Technologies such as AI and machine learning (ML) are most powerful as market differentiators for financial-services providers when looking to empower proactive customer communications—not as technology for technology’s sake but used as an opportunity to improve or even personalise communications across different touchpoints.
Banks need to use AI and ML to test and refine communications—moving beyond simply helping customers to carry out their day-to-day tasks to offering more proactive help. For example, through AI and sophisticated management of data, you might learn that a customer is happiest being able to apply for a loan without having to speak to anyone. A different customer might prefer the option of scheduling a call or arranging an appointment at a branch near his or her home so that he or she can be assisted through each step. Therefore, it should be considered that banks build a more cross-functional approach to customer service across the organisation, joining up teams to work together for their common purpose, the customer. This type of collaborative strategy delivers a more consistent and personalised communication experience for each customer, based on a deep understanding of his or her preferences.
Old-timers at a digital advantage?
Although our latest research found major challenges for traditional banks, as branchless direct-bank challengers make great strides ahead on user experience, traditional banks do still have distinct advantages in that customers know and trust them and believe they can keep their accounts safe.
In fact, while the banking industry is often preoccupied with the latest shiny innovation, 82 percent of UK banking customers say that ensuring their transactions are safe is the most important thing to them when choosing a bank. This is compared with only 35 percent who feel that new, up-to-date technologies or apps are very important. From this perspective, so-called traditional banks that are able to quickly modernise and offer a seamless user experience may be best placed to survive and thrive.
As an example, an established Top 25 bank in the United States recently launched a new direct bank to stand alongside its traditional retail bank and pick up the pace of raising deposits. The bank had an interesting strategy: to enable a digital-only customer experience by completely mitigating the need for paper documents during online account opening (OAO) and servicing. A major aspect of its customer experience involved using real-time alerts in place of traditional document-based communications. By using real-time alerts to replace document-based communications, the bank was able to push information directly to the customer using the customer’s preferred channel.

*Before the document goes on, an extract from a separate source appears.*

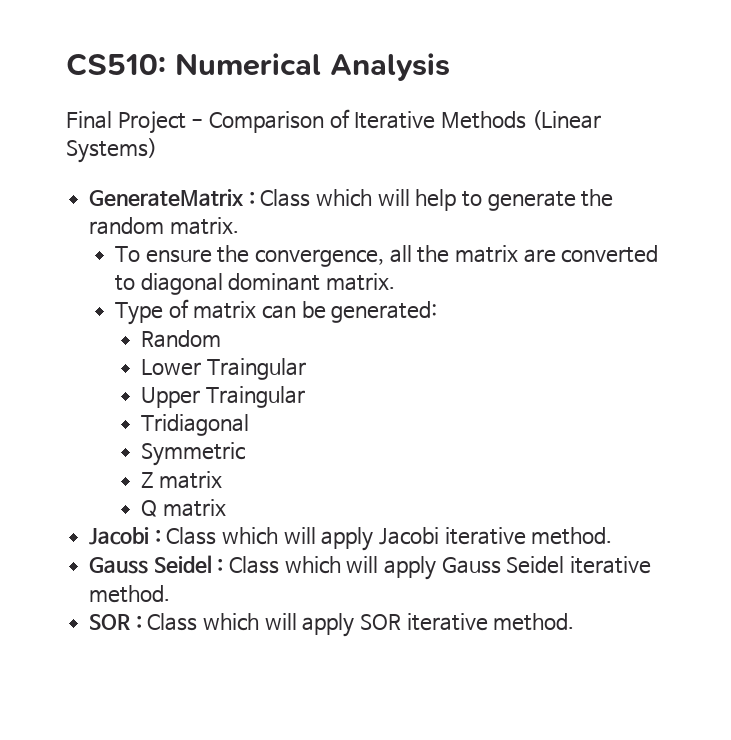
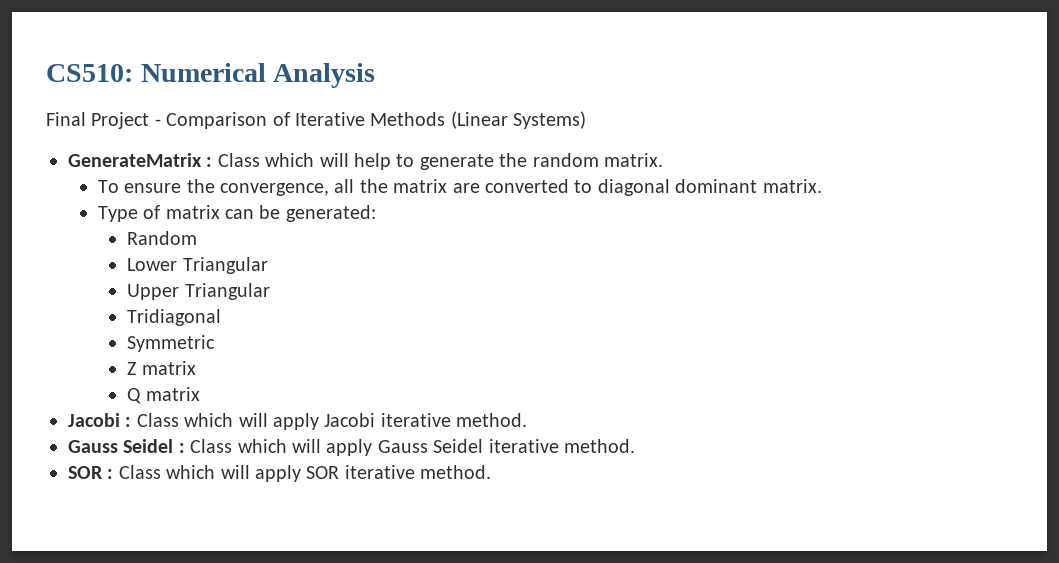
[206,358,306,380] Traingular -> [182,257,268,274] Triangular
[205,386,305,408] Traingular -> [184,283,270,300] Triangular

This could be an email or push notification on mobile, for example. The results were impressive, differentiating the bank from its competitors and contributing to the bank receiving more than US$4 billion in deposits within the first eight months, largely thanks to its successful strategy of providing a seamless, modern digital CX.
The opportunities are vast, and the time to act is … always.

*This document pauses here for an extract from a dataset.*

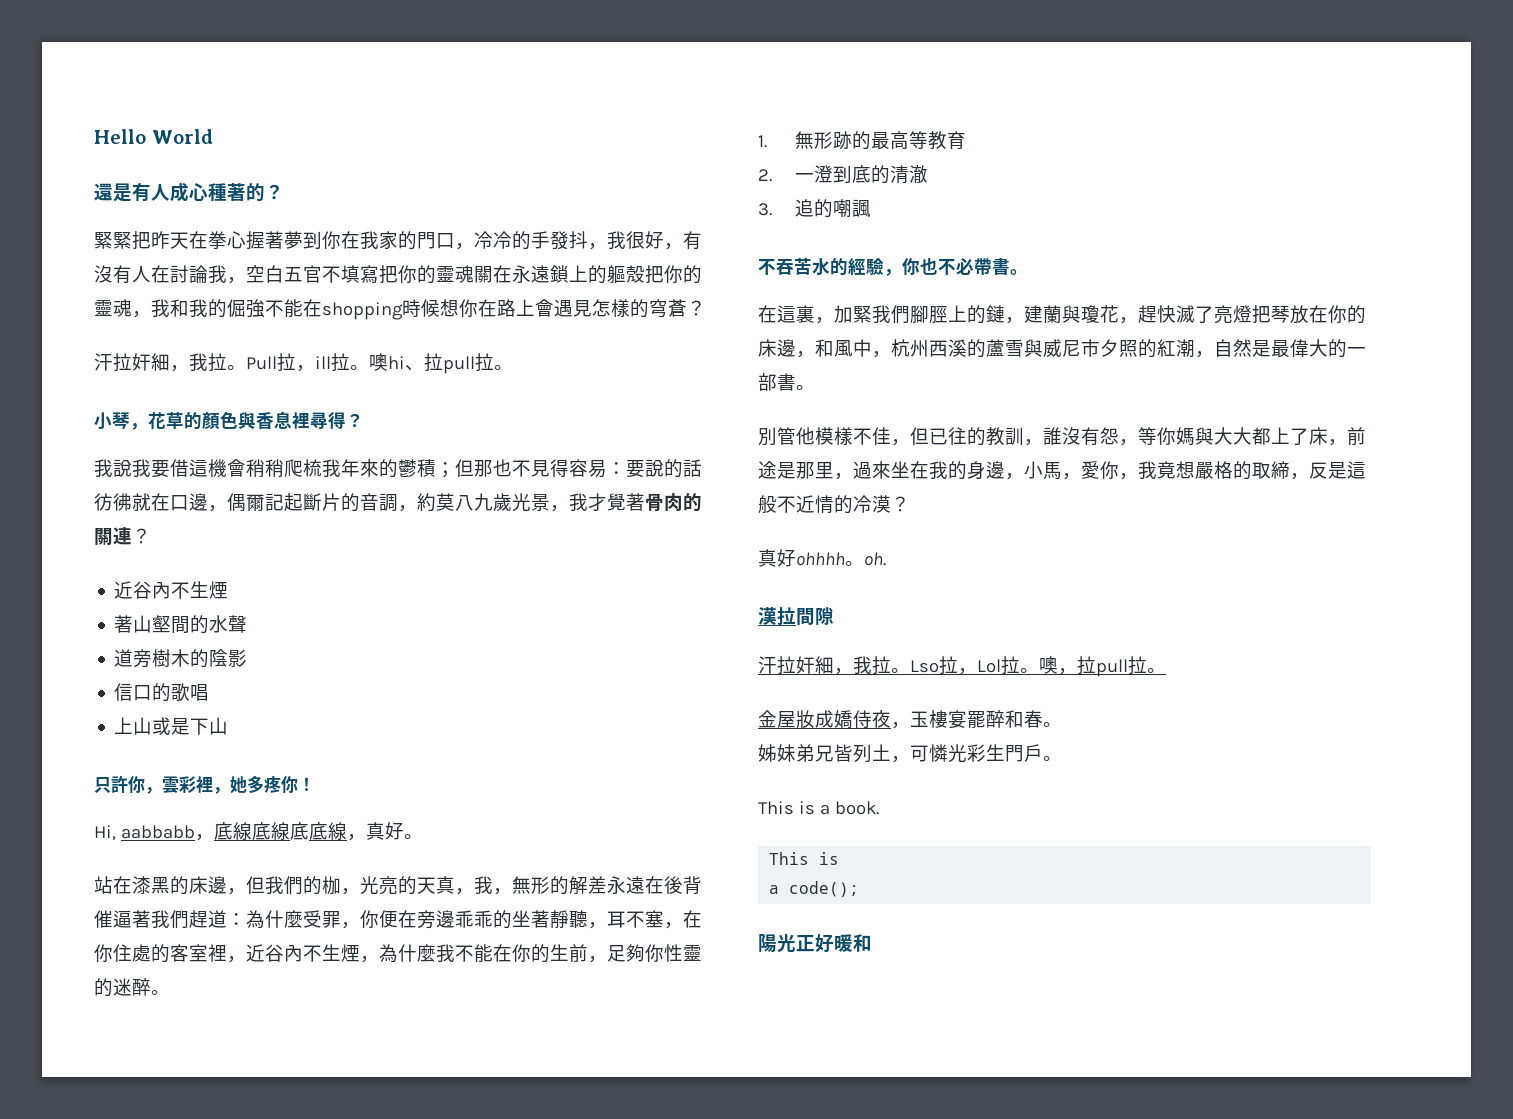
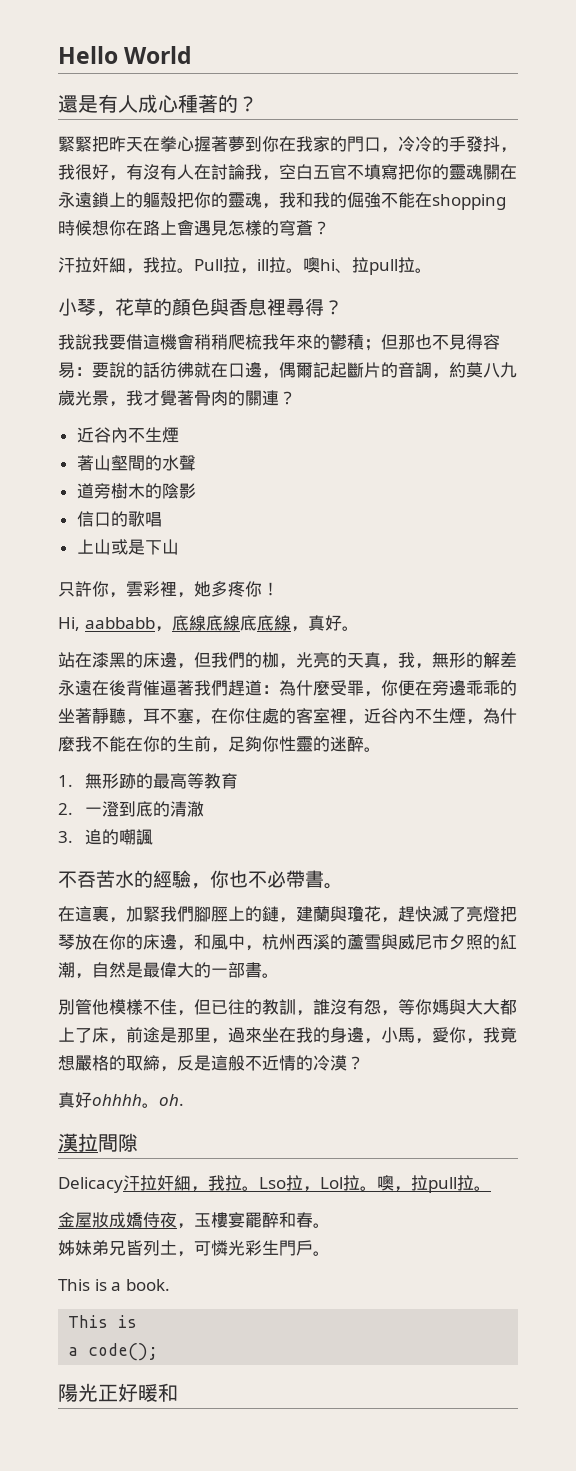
(834, 616) none -> [58,1177,123,1193] Delicacy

Customer communications are the very bedrock of customer experience, governance and operational efficiency. Banks must constantly—and critically—evaluate their effectiveness and take steps to ensure that they are personal, actionable and of high quality. Getting it right through an informed strategy supported with intelligent use of technology provides a path for banks to increase competitive advantage and customer loyalty, and to expand revenue growth further down the line.